What I want to implement to make this work better overall and for your case, is to have Local Normalization Correction to be applied before 5) Normalize, then the gradients are gone and dispersion measures are not affected by any possible gradients. Or maybe better, the data to be normalized should dynamically be corrected for gradients (like LNC does) and the parameters should be calculated on those corrected images. I need to test which is the most efficient and fast way to make this work and implement in APP going forward.
Hi Mabula, the option (to dynamically correct for gradients, as LNC does) is the better one. This is because a script called NormalizeScaleGradient (NSG) uses this method very effectively.
First, a noise calculation is performed for each image, then the gradients are corrected, and finally the scale is calculated. This also makes it easier for the rejection algorithm to perform its integration.
With this method, a separate reference frame is defined for normalization (the one with the lowest noise and fewest gradients in the image, usually with the smallest median).

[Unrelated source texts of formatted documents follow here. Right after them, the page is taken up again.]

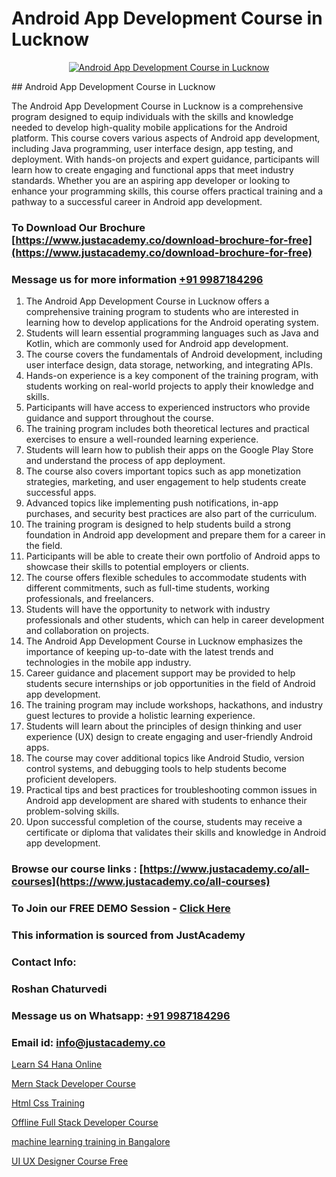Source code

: # Android App Development Course in Lucknow

<p align="center">
  <a href="https://justacademy.co/course-detail/android-app-development">
    <img src="https://justacademy.co/storage2/course_image/1676635923_course_image.webp" alt="Android App Development Course in Lucknow">
  </a>
</p>
## Android App Development Course in Lucknow

The Android App Development Course in Lucknow is a comprehensive program designed to equip individuals with the skills and knowledge needed to develop high-quality mobile applications for the Android platform. This course covers various aspects of Android app development, including Java programming, user interface design, app testing, and deployment. With hands-on projects and expert guidance, participants will learn how to create engaging and functional apps that meet industry standards. Whether you are an aspiring app developer or looking to enhance your programming skills, this course offers practical training and a pathway to a successful career in Android app development.
### To Download Our Brochure [https://www.justacademy.co/download-brochure-for-free](https://www.justacademy.co/download-brochure-for-free)
### Message us for more information [+91 9987184296](https://api.whatsapp.com/send?phone=919987184296)
1) The Android App Development Course in Lucknow offers a comprehensive training program to students who are interested in learning how to develop applications for the Android operating system.
2) Students will learn essential programming languages such as Java and Kotlin, which are commonly used for Android app development.
3) The course covers the fundamentals of Android development, including user interface design, data storage, networking, and integrating APIs.
4) Hands-on experience is a key component of the training program, with students working on real-world projects to apply their knowledge and skills.
5) Participants will have access to experienced instructors who provide guidance and support throughout the course.
6) The training program includes both theoretical lectures and practical exercises to ensure a well-rounded learning experience.
7) Students will learn how to publish their apps on the Google Play Store and understand the process of app deployment.
8) The course also covers important topics such as app monetization strategies, marketing, and user engagement to help students create successful apps.
9) Advanced topics like implementing push notifications, in-app purchases, and security best practices are also part of the curriculum.
10) The training program is designed to help students build a strong foundation in Android app development and prepare them for a career in the field.
11) Participants will be able to create their own portfolio of Android apps to showcase their skills to potential employers or clients.
12) The course offers flexible schedules to accommodate students with different commitments, such as full-time students, working professionals, and freelancers.
13) Students will have the opportunity to network with industry professionals and other students, which can help in career development and collaboration on projects.
14) The Android App Development Course in Lucknow emphasizes the importance of keeping up-to-date with the latest trends and technologies in the mobile app industry.
15) Career guidance and placement support may be provided to help students secure internships or job opportunities in the field of Android app development.
16) The training program may include workshops, hackathons, and industry guest lectures to provide a holistic learning experience.
17) Students will learn about the principles of design thinking and user experience (UX) design to create engaging and user-friendly Android apps.
18) The course may cover additional topics like Android Studio, version control systems, and debugging tools to help students become proficient developers.
19) Practical tips and best practices for troubleshooting common issues in Android app development are shared with students to enhance their problem-solving skills.
20) Upon successful completion of the course, students may receive a certificate or diploma that validates their skills and knowledge in Android app development.

### Browse our course links : [https://www.justacademy.co/all-courses](https://www.justacademy.co/all-courses) 
### To Join our FREE DEMO Session - [Click Here](https://www.justacademy.co/register-for-course-demo)


### This information is sourced from JustAcademy
### Contact Info:
### Roshan Chaturvedi
### Message us on Whatsapp: [+91 9987184296](https://api.whatsapp.com/send?phone=919987184296)
### Email id: [info@justacademy.co](mailto:info@justacademy.co)
                
[Learn S4 Hana Online](https://www.linkedin.com/pulse/learn-s4-hana-online-justacademy-bay-area-0ftkc/)

[Mern Stack Developer Course](https://www.linkedin.com/pulse/mern-stack-developer-course-justacademy-coimbatore-sfm3c/)

[Html Css Training](https://medium.com/@kumarishimmi99/html-css-training-ce4c66d292c1)

[Offline Full Stack Developer Course](https://medium.com/@akanshapatil/offline-full-stack-developer-course-895e0d5a44b3)

[machine learning training in Bangalore](https://justacademyin.github.io/justacademy/machine-learning-training-in-bangalore)

[UI UX Designer Course Free](https://justacademyin.github.io/justacademy/ui-ux-designer-course-free)

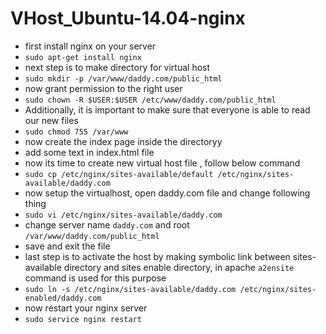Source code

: # VHost_Ubuntu-14.04-nginx

* first install nginx on your server
* `sudo apt-get install nginx`
* next step is to make directory for virtual host
* `sudo mkdir -p /var/www/daddy.com/public_html`
* now grant permission to the right user
* `sudo chown -R $USER:$USER /etc/www/daddy.com/public_html`
* Additionally, it is important to make sure that everyone is able to read our new files
* `sudo chmod 755 /var/www`
* now create the index page inside the directoryy
* add some text in index.html file
* now its time to create new virtual host file , follow below command
* `sudo cp /etc/nginx/sites-available/default /etc/nginx/sites-available/daddy.com`
* now setup the virtualhost, open daddy.com file and change following thing
* `sudo vi /etc/nginx/sites-available/daddy.com`
* change server name `daddy.com` and root `/var/www/daddy.com/public_html`
* save and exit the file
* last step is to activate the host by making symbolic link between sites-available directory and sites enable directory, in apache `a2ensite` command is used for this purpose
* `sudo ln -s /etc/nginx/sites-available/daddy.com /etc/nginx/sites-enabled/daddy.com`
* now restart your nginx server
* `sudo service nginx restart`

So, separate reference frames are used for registration and normalization.
Best regards, Henry.
Thanks for your reply
Ok, I understand the extra time for normalization. No problem. Result was fine.
I will do some different test on my dataset and will come back to you
Best
Great Phillipe @philippe-bernhard,
That is good to know, please share a dataset that creates a problem in this sense if you find one.
Mabula
Hi Mabula, the option (to dynamically correct for gradients, as LNC does) is the better one. This is because a script called NormalizeScaleGradient (NSG) uses this method very effectively.
First, a noise calculation is performed for each image, then the gradients are corrected, and finally the scale is calculated. This also makes it easier for the rejection algorithm to perform its integration.
With this method, a separate reference frame is defined for normalization (the one with the lowest noise and fewest gradients in the image, usually with the smallest median).
So, separate reference frames are used for registration and normalization.
Best regards, Henry.
Hi Henry @minusman,
Indeed, we need to pursue this way I think. I have added this to my issue list and have set it as a very high priority. I have some widefield mosaic data that was not corrected well for vignetting and then you get many issues is you do not correct for gradients first.
Mabula